RECORDS FOR PROCESSING:

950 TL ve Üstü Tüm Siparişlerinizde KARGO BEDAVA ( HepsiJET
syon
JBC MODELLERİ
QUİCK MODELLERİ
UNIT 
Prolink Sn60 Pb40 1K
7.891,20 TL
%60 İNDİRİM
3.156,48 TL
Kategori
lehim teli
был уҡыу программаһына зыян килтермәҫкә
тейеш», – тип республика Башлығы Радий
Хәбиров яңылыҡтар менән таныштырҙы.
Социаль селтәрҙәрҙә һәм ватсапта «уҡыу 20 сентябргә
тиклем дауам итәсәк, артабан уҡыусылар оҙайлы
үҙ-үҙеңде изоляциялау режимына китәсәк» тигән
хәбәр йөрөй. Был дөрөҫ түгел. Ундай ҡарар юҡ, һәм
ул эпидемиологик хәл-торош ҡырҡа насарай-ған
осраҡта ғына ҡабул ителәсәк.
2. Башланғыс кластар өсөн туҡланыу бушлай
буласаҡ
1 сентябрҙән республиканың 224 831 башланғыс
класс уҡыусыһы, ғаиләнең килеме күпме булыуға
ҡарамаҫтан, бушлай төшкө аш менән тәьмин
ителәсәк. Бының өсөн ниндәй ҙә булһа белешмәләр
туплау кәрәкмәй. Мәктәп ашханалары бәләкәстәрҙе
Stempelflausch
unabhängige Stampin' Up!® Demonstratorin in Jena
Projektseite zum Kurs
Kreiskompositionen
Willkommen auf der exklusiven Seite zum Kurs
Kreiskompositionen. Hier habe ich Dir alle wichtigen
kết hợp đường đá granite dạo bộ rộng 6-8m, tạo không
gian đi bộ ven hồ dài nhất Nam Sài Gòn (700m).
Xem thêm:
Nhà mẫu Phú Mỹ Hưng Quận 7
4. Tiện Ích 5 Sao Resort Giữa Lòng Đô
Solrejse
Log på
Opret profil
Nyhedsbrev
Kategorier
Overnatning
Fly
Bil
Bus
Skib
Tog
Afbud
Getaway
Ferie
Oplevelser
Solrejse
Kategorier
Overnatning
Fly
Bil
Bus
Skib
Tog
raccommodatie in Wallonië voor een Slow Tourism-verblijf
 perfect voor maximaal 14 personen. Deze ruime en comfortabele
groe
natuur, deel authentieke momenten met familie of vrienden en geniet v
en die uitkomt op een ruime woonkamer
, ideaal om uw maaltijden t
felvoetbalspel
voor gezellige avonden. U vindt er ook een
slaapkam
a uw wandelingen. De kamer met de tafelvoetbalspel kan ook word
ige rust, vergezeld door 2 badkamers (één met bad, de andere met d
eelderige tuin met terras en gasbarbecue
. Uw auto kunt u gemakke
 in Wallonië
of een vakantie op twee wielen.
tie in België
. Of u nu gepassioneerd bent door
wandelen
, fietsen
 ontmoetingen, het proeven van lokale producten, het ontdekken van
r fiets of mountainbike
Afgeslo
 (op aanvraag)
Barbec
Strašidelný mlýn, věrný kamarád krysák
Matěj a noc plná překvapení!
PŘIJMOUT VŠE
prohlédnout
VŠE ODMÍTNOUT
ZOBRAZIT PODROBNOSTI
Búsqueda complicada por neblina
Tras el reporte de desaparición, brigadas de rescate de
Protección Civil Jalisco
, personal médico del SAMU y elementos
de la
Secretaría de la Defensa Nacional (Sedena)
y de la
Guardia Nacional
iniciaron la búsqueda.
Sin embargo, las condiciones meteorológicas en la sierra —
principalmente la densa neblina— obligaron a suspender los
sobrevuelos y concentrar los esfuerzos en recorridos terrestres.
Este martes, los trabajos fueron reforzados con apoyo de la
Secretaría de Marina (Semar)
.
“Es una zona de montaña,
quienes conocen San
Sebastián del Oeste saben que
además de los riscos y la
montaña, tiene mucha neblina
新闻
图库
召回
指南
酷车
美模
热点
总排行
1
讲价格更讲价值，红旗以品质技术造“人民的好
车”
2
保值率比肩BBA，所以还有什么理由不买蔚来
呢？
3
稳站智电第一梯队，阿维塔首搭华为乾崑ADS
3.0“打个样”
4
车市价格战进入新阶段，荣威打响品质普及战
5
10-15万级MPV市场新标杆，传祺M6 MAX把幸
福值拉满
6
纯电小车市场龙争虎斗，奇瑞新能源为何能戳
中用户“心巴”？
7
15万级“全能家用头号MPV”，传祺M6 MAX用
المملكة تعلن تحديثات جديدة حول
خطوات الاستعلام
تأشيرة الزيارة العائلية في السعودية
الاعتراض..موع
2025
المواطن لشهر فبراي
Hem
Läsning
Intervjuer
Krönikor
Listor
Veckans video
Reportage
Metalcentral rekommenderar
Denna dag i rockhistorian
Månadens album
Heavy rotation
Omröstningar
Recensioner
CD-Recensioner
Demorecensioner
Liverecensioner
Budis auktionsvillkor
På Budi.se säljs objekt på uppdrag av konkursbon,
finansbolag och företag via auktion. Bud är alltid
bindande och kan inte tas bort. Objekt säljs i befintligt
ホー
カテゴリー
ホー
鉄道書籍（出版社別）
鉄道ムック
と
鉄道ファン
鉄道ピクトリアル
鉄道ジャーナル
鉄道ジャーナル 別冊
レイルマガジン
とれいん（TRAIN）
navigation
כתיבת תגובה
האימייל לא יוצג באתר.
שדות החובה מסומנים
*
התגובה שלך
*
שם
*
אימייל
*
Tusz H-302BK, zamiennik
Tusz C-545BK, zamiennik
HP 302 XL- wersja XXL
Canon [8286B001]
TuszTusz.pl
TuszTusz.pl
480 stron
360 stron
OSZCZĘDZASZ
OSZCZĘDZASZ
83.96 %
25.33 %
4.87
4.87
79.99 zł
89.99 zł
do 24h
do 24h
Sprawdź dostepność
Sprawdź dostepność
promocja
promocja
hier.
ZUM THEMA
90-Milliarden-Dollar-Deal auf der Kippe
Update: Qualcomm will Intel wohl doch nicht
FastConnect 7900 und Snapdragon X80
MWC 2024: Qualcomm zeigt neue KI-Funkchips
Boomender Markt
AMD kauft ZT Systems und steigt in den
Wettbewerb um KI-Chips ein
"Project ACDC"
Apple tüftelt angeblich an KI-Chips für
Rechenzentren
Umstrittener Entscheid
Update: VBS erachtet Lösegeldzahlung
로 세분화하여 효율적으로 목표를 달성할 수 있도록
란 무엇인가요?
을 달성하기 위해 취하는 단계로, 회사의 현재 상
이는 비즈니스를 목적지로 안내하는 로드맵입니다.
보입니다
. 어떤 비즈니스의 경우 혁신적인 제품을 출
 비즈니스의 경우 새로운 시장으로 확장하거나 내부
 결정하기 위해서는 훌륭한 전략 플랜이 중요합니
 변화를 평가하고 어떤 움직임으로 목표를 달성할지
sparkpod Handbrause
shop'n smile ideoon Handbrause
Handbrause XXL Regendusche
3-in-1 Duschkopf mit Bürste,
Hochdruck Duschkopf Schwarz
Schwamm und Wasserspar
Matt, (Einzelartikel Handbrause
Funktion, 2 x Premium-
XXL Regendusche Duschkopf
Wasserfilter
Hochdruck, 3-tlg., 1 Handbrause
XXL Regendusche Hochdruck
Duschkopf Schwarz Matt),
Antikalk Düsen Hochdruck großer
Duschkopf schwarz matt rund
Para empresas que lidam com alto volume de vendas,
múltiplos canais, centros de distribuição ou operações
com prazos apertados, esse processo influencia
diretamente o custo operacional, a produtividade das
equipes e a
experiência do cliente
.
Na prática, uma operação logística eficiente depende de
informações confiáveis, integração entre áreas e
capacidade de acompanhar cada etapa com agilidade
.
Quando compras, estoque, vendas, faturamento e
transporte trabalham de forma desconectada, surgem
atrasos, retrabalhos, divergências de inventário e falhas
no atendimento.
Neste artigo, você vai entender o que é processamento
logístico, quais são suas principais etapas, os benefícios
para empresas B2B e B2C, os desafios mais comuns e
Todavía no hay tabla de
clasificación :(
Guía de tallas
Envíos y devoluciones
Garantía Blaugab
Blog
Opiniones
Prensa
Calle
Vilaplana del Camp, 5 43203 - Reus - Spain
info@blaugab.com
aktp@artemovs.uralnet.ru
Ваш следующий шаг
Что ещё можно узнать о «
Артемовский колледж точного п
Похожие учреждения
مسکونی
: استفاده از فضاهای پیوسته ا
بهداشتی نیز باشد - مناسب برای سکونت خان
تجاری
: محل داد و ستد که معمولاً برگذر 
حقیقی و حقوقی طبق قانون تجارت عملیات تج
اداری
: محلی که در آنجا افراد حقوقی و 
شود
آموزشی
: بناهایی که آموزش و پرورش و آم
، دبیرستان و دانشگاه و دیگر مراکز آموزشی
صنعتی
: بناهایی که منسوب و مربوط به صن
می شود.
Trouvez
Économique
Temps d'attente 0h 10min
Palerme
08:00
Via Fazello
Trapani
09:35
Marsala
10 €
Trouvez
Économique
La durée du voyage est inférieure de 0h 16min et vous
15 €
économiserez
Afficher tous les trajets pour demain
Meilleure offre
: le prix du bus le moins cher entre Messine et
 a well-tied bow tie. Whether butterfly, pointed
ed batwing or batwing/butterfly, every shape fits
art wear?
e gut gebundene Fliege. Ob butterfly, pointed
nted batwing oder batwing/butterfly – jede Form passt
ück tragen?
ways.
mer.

ABOUT THIS TASK:
Reproduce word for word every line of the rows above, from the first line of the rows through the line holding "осраҡта ғына ҡабул ителәсәк.", inclusive.

OUTPUT FOR THIS TASK:
950 TL ve Üstü Tüm Siparişlerinizde KARGO BEDAVA ( HepsiJET
syon
JBC MODELLERİ
QUİCK MODELLERİ
UNIT 
Prolink Sn60 Pb40 1K
7.891,20 TL
%60 İNDİRİM
3.156,48 TL
Kategori
lehim teli
был уҡыу программаһына зыян килтермәҫкә
тейеш», – тип республика Башлығы Радий
Хәбиров яңылыҡтар менән таныштырҙы.
Социаль селтәрҙәрҙә һәм ватсапта «уҡыу 20 сентябргә
тиклем дауам итәсәк, артабан уҡыусылар оҙайлы
үҙ-үҙеңде изоляциялау режимына китәсәк» тигән
хәбәр йөрөй. Был дөрөҫ түгел. Ундай ҡарар юҡ, һәм
ул эпидемиологик хәл-торош ҡырҡа насарай-ған
осраҡта ғына ҡабул ителәсәк.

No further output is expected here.